### Work to complete
Change every "CÓRDOBA" in the records below to "Córdoba", leaving all other text as it is, and write the records out again without the pictures.

### Information given
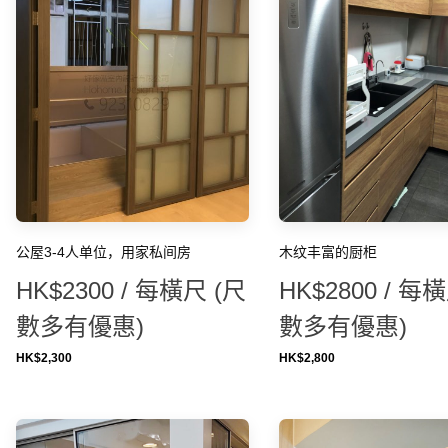
公屋3-4人单位，用家私间房
木纹丰富的厨柜
HK$2300 / 每橫尺 (尺
HK$2800 / 每
數多有優惠)
數多有優惠)
HK$
2,300
HK$
2,800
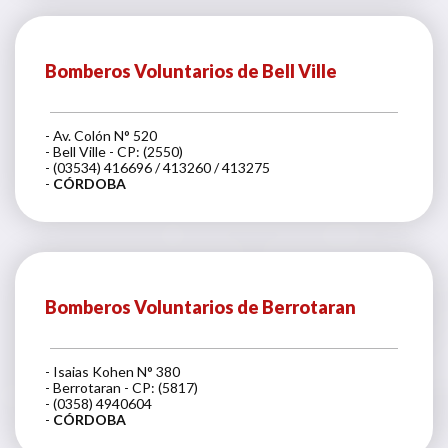
Bomberos Voluntarios de Bell Ville
- Av. Colón N° 520
- Bell Ville - CP: (2550)
- (03534) 416696 / 413260 / 413275
-
CÓRDOBA
Bomberos Voluntarios de Berrotaran
- Isaias Kohen N° 380
- Berrotaran - CP: (5817)
- (0358) 4940604
-
CÓRDOBA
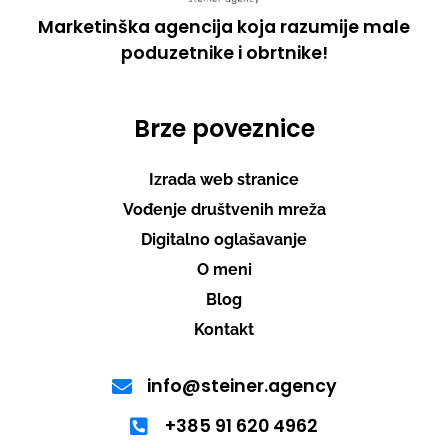
Marketinška agencija koja razumije male
poduzetnike i obrtnike!
Brze poveznice
Izrada web stranice
Vođenje društvenih mreža
Digitalno oglašavanje
O meni
Blog
Kontakt
info@steiner.agency
+385 91 620 4962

### Result below
公屋3-4人单位，用家私间房
木纹丰富的厨柜
HK$2300 / 每橫尺 (尺
HK$2800 / 每
數多有優惠)
數多有優惠)
HK$
2,300
HK$
2,800
Bomberos Voluntarios de Bell Ville
- Av. Colón N° 520
- Bell Ville - CP: (2550)
- (03534) 416696 / 413260 / 413275
-
Córdoba
Bomberos Voluntarios de Berrotaran
- Isaias Kohen N° 380
- Berrotaran - CP: (5817)
- (0358) 4940604
-
Córdoba
Marketinška agencija koja razumije male
poduzetnike i obrtnike!
Brze poveznice
Izrada web stranice
Vođenje društvenih mreža
Digitalno oglašavanje
O meni
Blog
Kontakt
info@steiner.agency
+385 91 620 4962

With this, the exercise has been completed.